Dans chaque tranche, la base minimum de CFE et le taux applicable varient selon la commune dans laquelle le micro-entrepreneur est domicilié.

Le micro-entrepreneur est exonéré de cotisation minimum si son chiffre d'affaires annuel ne dépasse pas 5 000 €. Si le montant de son chiffre d'affaires a été calculé sur une période de moins de 12 mois, ce montant sera recalculé sur 12 mois.

Cotisation minimum due en 2025 en fonction du chiffre d'affaires de l'année N-2

Chiffre d'affaires réalisé en N-2 Base minimum de CFE due en 2024 (selon la commune) Base minimum de CFE due en 2025 (selon la commune)
Entre 5 001 € et 10 000 € Entre 237 € et 565 € Entre 243 € et 579 €
Entre 10 001 € et 32 600 € Entre 237 € et 1 130 € Entre 243 € et 1 158 €
Entre 32 601 € et 100 000 € Entre 237 € et 2 374 € Entre 243 € et 2 433 €
Entre 100 001 € et 250 000 € Entre 237 € et 3 957 € Entre 243 € et 4 056 €
Entre 250 001 € et 500 000 € Entre 237 € et 5 652 € Entre 243 € et 5 793 €
À partir de 500 001 € Entre 237 € et 7 349 € Entre 243 € et 7 533 €

L'administration fiscale met à disposition un nouvel outil permettant de visualiser le taux d'imposition applicable à votre commune.

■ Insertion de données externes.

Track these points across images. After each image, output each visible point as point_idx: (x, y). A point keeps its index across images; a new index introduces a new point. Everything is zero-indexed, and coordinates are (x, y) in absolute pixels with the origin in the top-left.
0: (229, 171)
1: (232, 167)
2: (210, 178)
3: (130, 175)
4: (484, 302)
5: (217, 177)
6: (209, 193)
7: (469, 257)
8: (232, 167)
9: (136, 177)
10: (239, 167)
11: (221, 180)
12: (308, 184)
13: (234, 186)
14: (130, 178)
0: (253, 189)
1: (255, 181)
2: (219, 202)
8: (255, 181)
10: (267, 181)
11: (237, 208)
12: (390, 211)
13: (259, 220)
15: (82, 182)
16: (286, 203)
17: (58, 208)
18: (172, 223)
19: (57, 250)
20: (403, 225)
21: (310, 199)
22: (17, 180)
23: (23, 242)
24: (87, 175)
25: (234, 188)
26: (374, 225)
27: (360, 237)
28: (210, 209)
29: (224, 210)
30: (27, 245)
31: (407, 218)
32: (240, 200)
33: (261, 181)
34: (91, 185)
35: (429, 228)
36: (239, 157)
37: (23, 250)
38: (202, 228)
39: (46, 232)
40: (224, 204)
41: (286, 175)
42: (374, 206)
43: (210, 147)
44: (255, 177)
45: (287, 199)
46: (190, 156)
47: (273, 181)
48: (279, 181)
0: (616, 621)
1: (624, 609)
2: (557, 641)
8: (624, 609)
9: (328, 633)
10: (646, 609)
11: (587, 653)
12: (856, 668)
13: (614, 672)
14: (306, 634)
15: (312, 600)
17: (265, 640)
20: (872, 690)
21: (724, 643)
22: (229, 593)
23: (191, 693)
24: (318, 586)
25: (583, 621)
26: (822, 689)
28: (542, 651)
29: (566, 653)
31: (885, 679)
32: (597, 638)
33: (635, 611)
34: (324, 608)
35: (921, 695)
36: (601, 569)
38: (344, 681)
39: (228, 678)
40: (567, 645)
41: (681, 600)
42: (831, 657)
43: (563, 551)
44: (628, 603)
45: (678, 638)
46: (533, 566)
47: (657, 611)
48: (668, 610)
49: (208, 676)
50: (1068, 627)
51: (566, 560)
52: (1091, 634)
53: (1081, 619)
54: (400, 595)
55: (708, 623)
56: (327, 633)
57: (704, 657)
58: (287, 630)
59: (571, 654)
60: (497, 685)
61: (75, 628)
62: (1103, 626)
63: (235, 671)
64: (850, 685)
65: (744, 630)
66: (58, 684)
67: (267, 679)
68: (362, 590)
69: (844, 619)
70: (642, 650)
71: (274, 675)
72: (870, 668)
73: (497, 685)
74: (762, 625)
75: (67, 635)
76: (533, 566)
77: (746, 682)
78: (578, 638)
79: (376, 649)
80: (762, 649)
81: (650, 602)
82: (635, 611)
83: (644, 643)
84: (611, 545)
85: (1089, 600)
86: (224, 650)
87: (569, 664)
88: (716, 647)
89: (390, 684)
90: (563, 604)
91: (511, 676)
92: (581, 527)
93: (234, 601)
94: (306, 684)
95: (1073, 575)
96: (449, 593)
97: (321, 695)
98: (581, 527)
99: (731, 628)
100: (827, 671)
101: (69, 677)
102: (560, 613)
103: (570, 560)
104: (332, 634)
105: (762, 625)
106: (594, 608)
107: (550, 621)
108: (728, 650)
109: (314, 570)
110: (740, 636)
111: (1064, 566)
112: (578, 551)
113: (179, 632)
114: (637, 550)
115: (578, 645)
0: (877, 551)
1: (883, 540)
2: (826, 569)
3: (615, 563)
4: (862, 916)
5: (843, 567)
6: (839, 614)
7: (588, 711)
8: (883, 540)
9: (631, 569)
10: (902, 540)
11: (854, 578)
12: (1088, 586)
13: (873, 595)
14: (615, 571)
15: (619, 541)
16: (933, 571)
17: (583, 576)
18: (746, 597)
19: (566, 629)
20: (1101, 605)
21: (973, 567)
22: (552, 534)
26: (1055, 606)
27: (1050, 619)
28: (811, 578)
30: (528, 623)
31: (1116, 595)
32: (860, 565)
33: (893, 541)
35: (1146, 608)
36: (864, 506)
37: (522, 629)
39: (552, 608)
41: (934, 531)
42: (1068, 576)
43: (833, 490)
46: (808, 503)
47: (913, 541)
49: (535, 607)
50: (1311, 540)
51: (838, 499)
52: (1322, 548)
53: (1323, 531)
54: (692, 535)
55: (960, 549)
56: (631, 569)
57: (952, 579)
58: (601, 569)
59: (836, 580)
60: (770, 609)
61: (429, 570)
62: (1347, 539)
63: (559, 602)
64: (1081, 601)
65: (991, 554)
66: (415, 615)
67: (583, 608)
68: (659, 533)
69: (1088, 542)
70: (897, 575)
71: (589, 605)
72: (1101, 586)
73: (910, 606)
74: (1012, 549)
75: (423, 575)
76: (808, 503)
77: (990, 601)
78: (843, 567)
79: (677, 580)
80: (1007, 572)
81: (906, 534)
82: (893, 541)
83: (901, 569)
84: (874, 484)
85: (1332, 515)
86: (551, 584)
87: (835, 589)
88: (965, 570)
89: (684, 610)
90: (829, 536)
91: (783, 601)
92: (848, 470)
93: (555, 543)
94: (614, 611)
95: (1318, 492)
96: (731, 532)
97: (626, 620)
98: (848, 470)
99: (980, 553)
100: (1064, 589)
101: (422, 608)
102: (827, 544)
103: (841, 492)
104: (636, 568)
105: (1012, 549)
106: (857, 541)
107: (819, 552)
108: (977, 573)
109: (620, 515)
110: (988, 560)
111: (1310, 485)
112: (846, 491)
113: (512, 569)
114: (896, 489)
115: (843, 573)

Il vous suffit d'indiquer un exercice comptable, votre région puis votre département.

Déclaration initiale de CFE

Les créateurs ou repreneurs d'établissements doivent au plus tard le 31 décembre de l'année de la création ou de la reprise remplir une déclaration n°1447-C (dite déclaration initiale).

Pour en bénéficier, il doit effectuer, au service des impôts des entreprises, une déclaration 1447-C-SD (dite déclaration initiale) avant le 31 décembre de l'année de début d'activité.

Paiement de la CFE

L’année de la création (c’est-à-dire la période comprise entre la date de création et le 31 décembre de l'année de création), il n’y a pas de CFE à payer.